Analysts were looking for full year earnings of around $0.13 per share, after the company previously guided for earnings between $0.10 and $0.15 per share. Previously, Rite Aid guided for full year revenues of $24.9 billion to $25.3 billion.


Rite Aid ended the second quarter with $144.2 million in cash and equivalents. The company torsos alone a very sizable debt position of little over $6.0 billion including finance leases, for a net debt position of around $5.9 billion.

Revenues for the first six months of the fiscal year came in at $12.57 billion, down 1.0% on the year before. A $66.9 million loss last year turned into a $119.7 million profit. At this pace full year revenues of around $25 billion should be attainable, while the company could report earnings of around $225 million.

Trading around $4.70 per share, the market values Rite Aid at $4.3 billion. This values the equity in the firm at 0.2 times annual revenues and 19 times annual earnings.

Given the cautious steps to return to profitability, and the large debt position, Rite Aid does not pay a dividend at the moment.

Some Historical Perspective

Long term holders in Rite Aid have seen poor returns, although they have faired slightly better in recent times. Over the past decade shares are trading with losses of around 10%, after trading as high as $6 in 2007. Note that shares traded around $50 back in 1999.

For more recent investors, in particular those who picked up shares at $0.25 back in 2009, Rite Aid has given a great opportunity to achieve some decent returns.

Over the past years, annual revenues have stagnated around the $25 billion mark. After reporting large losses in recent years, the company has regained its ability to turn a profit.

Investment Thesis

Rite Aid is recovering from year's of poor results, but is benefiting from two major trends.

Under command of CEO Standley the company is remodeling its stores into wellness centers with expanded pharmacy services and other healthy products. At the moment, the company remodeled little over a 1,000 stores, or roughly a quarter of its 4,600 store base into these wellness centers. This is paying off in the form of superior same store sales results.

The other benefit are new generic medications which boost gross margins. Retention rates were strong as well, despite having acquired patients on the back of the Express Scripts (NASDAQ:ESRX) and Walgreen (WAG) dispute.

Another interesting development is that several million currently uninsured healthcare households live in Rite Aid's area. They will benefit from the new or expanded coverage under the Affordable Care Act, starting in 2014.

The third largest drugstore chain is competing with giants like CVS Caremark (NYSE:CVS) and Walgreen. The firm has been struggling after buying Brooks and Eckherd back in 2007. With its $25 billion in annual sales it is much smaller compared to the two industry giants, but it trades at a discount as well.

CVS is valued around $71 billion, valuing the business at nearly 0.6 times annual revenues of $123 billion. CVS is valued around 18 times last year's earnings. Walgreen's current valuation of $53 billion, values the business at 0.75 times annual revenues and 25 times annual earnings.

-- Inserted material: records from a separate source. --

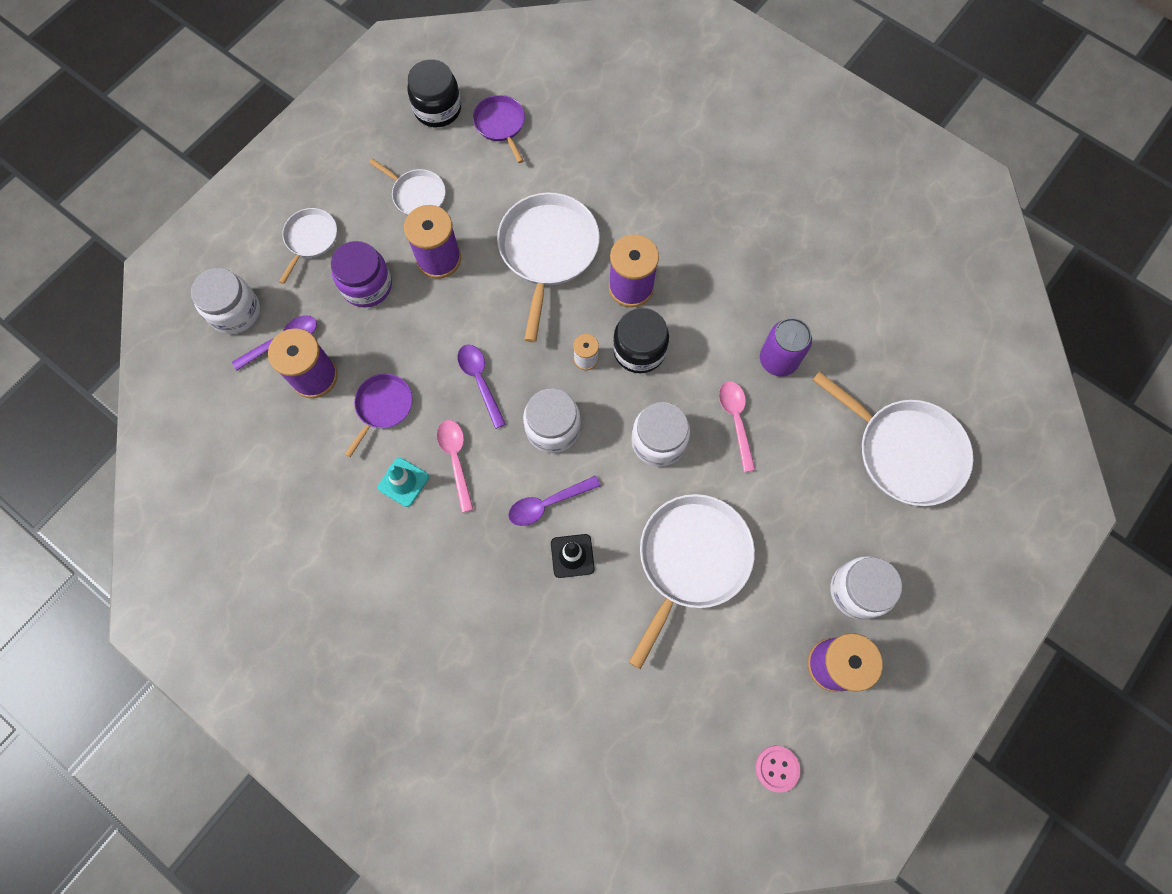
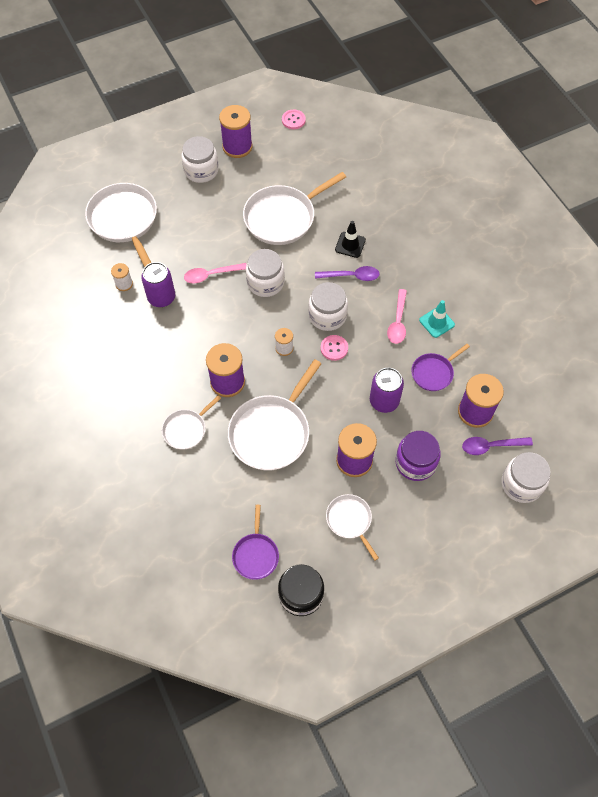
camera: 155 degrees left, 10 degrees down
(310, 239) = (447, 519): white pan -> white pan (186, 429)
(432, 343) = (384, 401): none -> purple can
(480, 381) = (361, 363): purple spoon -> none
(523, 386) = (334, 348): none -> pink button
(639, 350) = (246, 339): black jar -> none
(736, 420) = (211, 275): pink spoon -> pink spoon turned 60 degrees clockwise
(837, 357) = (124, 284): none -> white spool

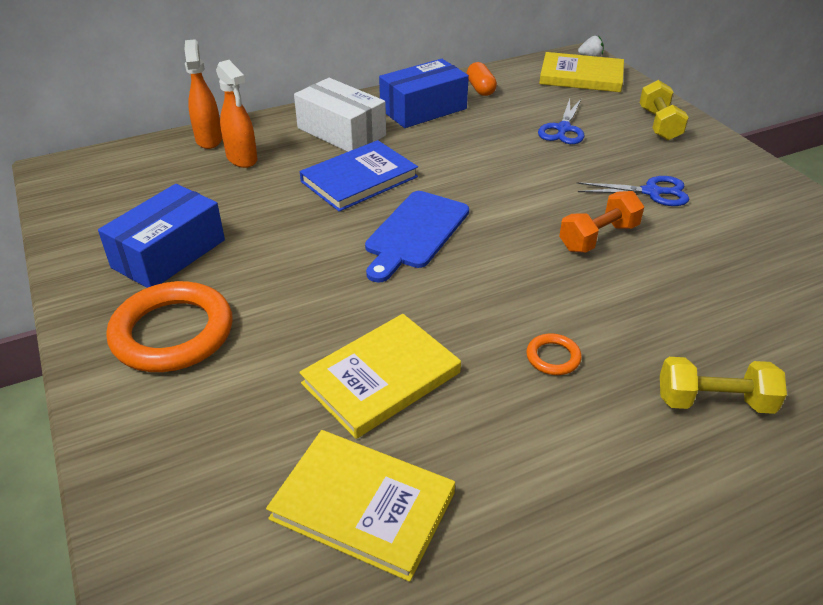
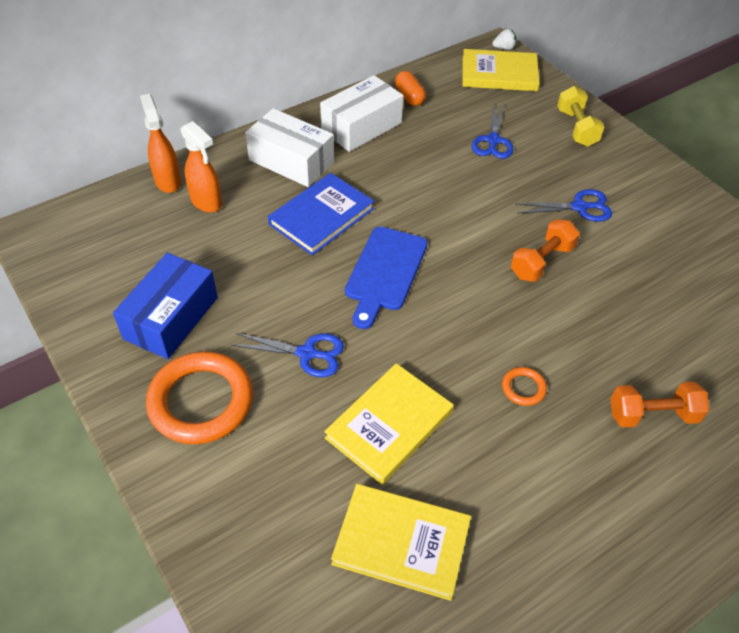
camera: 10 degrees left, 10 degrees up
(306, 299) = (307, 353): none -> blue scissors
(423, 109) = (361, 126): blue box -> white box
(714, 402) = (652, 415): yellow dumbbell -> orange dumbbell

So while earnings multiples are in place, Rite Aid trades at a huge discount to its main competitors, even after witnessing year to date gains of 250%. While the momentum has been insane, the long term potential is definitely still there.

Disclosure: I have no positions in any stocks mentioned, and no plans to initiate any positions within the next 72 hours. I wrote this article myself, and it expresses my own opinions. I am not receiving compensation for it (other than from Seeking Alpha). I have no business relationship with any company whose stock is mentioned in this article.